Chafe and her peers are helping local elderly feel loved, one heart at a time, with a Community Problem Solvers group named Helping Elderly And Respecting Them.

The HEART members are Chafe, Noah Doolin, Aidan Baumert, Jennilee Brown, Lillian Guimond, Mary Wilcox, Billy Stone and Ashley Kassan.

Once a week since October, the group has been visiting the residents at Princeton Village of Palm Coast, which offers independent living, assisted living and memory care. Crafts, games, dance sessions and reading time has let the residents bond with the kids over the last five months.

“There’s someone named Beverly there, and we call her Grandma Bev, and she calls us her grandchildren,” Doolin said.

During many after-school meets at Princeton Village, the kids cranked up the “old” classic tunes to dance with the residents, including a YMCA finale.

“Everybody took a turn to dance with (Sue), but, really, I would mostly dance with her,” Guimond said. “She loves dancing with us.”

Doolin remembered an experience with a woman named Mary, who is in the memory care home.

“She never talked, and one time that we came, she talked, and we just felt super amazed,” Doolin said.

Chafe added that the nurses started crying because they knew that Mary never usually talked to people.

“I wanted to spend more time with elderly people and just make them happy because I know they don’t get to see many kids,” Brown said.

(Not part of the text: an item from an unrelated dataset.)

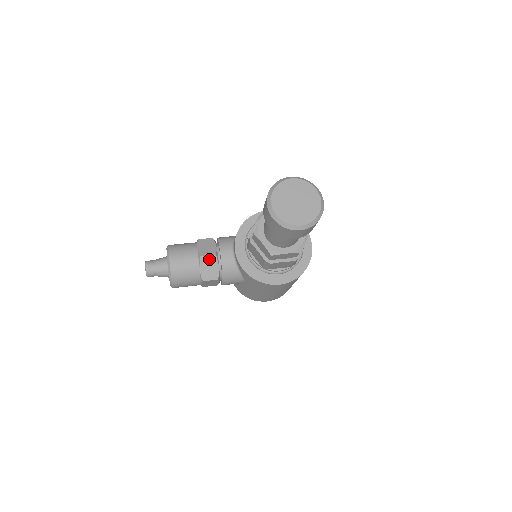
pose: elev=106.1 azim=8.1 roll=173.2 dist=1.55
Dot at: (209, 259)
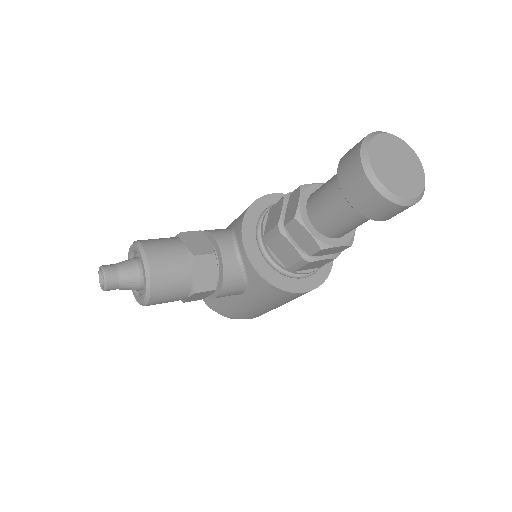
Dot at: (205, 260)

HEART has put together a scrapbook of memories from each month of visiting the residents.

“Getting to know them was really special because every day that we went there, the relationship kept getting stronger and stronger, and we all had fun with it,” Guimond said.

CmPS coach Caryn Burris said she’s touched to see the strong connections the students have made with some of the residents.

“It just melts my heart to see them interact with all of them,” Burris said. “The smiles are priceless.”

Burris added that Princeton Village Activities Coordinator Carolyn Jensen told her that the time with the students helps the residents, as it allows for more physical human contact, like holding hands, dancing or giving pats on the arm, which they don’t often get.

“Reading was a big hit because a lot of the patients can’t see well,” Burris said. “And it’s good for the students to read out loud as well.”